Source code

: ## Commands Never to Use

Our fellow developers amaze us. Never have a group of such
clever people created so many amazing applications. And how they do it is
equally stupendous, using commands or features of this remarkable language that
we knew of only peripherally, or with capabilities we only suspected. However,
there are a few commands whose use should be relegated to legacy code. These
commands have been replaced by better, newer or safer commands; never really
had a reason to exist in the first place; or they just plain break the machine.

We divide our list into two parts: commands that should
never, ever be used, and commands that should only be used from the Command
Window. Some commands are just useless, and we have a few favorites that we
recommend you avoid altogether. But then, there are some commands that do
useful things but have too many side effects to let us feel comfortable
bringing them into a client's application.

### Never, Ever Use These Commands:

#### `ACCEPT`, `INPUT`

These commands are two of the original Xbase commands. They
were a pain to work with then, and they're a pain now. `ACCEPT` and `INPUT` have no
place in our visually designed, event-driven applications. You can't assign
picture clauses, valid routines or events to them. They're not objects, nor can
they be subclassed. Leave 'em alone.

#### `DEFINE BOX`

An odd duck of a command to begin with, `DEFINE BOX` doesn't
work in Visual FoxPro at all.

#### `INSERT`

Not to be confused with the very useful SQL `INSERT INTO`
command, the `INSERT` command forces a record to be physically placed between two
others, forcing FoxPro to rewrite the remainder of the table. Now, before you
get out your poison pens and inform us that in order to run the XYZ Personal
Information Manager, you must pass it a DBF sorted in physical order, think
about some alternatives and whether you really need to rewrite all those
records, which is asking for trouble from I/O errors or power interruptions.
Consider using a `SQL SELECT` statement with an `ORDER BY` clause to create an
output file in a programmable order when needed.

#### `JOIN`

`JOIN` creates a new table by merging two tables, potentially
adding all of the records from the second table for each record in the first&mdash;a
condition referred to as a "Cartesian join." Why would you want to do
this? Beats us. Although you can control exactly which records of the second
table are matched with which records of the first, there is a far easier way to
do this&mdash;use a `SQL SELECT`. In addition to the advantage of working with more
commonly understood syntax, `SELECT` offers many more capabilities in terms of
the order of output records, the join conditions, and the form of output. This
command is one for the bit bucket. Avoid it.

- **Try it**: Looking at the records above, please output exactly the lines that run from the one holding "records, which is" to the final line, and only those.

- **Solution**:
records, which is asking for trouble from I/O errors or power interruptions.
Consider using a `SQL SELECT` statement with an `ORDER BY` clause to create an
output file in a programmable order when needed.

#### `JOIN`

`JOIN` creates a new table by merging two tables, potentially
adding all of the records from the second table for each record in the first&mdash;a
condition referred to as a "Cartesian join." Why would you want to do
this? Beats us. Although you can control exactly which records of the second
table are matched with which records of the first, there is a far easier way to
do this&mdash;use a `SQL SELECT`. In addition to the advantage of working with more
commonly understood syntax, `SELECT` offers many more capabilities in terms of
the order of output records, the join conditions, and the form of output. This
command is one for the bit bucket. Avoid it.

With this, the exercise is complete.